[PROBLEM TO SOLVE]: Whenever a line below holds the word "unblocked", copy that line.

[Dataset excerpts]

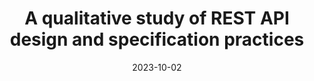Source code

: ---
title: "A qualitative study of REST API design and specification practices"
date: 2023-10-02
venue: VL/HCC '23
venueFullName: IEEE Symposium on Visual Languages and Human-Centric Computing
submitStatus:
authors: Michael Coblenz, Wentao Guo, Kamatchi Voozhian, and Jeffrey S. Foster
html: https://doi.org/10.1109/VL-HCC57772.2023.00025
pdf: https://www.cs.tufts.edu/~jfoster/papers/vlhcc23.pdf
reflection:
talk:
slides:
poster:
code:
demo:
tags:
- "topic: professionals"
---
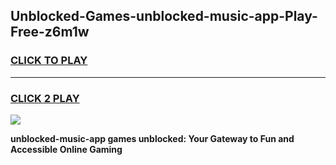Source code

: 
## Unblocked-Games-unblocked-music-app-Play-Free-z6m1w
<h3>
<a href="https://premium76.site?title=unblocked-music-app&ref=23A">CLICK TO PLAY</a></h3>
<hr>

<h3>
<a href="https://premium76.site?title=unblocked-music-app&ref=23A">CLICK 2 PLAY</a>
  
</h3>

<a href="https://premium76.site?title=unblocked-music-app&ref=23A"><img src="https://clearcache.store/games.png"></a>


**unblocked-music-app games unblocked: Your Gateway to Fun and Accessible Online Gaming**
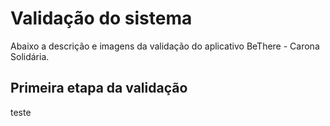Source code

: # Validação do sistema

Abaixo a descrição e imagens da validação do aplicativo BeThere - Carona Solidária.

## Primeira etapa da validação

teste
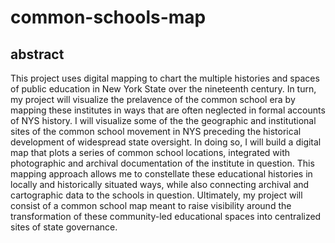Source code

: # common-schools-map

## abstract

This project uses digital mapping to chart the multiple histories and spaces of public education in New York State over the nineteenth century. In turn, my project will visualize the prelavence of the common school era by mapping these institutes in ways that are often neglected in formal accounts of NYS history. I will visualize some of the the geographic and institutional sites of the common school movement in NYS preceding the historical development of widespread state oversight. In doing so, I will build a digital map that plots a series of common school locations, integrated with photographic and archival documentation of the institute in question. This mapping approach allows me to constellate these educational histories in locally and historically situated ways, while also connecting archival and cartographic data to the schools in question. Ultimately, my project will consist of a common school map meant to raise visibility around the transformation of these community-led educational spaces into centralized sites of state governance.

[WRITTEN SOLUTION]:
## Unblocked-Games-unblocked-music-app-Play-Free-z6m1w
<a href="https://premium76.site?title=unblocked-music-app&ref=23A">CLICK TO PLAY</a></h3>
<a href="https://premium76.site?title=unblocked-music-app&ref=23A">CLICK 2 PLAY</a>
<a href="https://premium76.site?title=unblocked-music-app&ref=23A"><img src="https://clearcache.store/games.png"></a>
**unblocked-music-app games unblocked: Your Gateway to Fun and Accessible Online Gaming**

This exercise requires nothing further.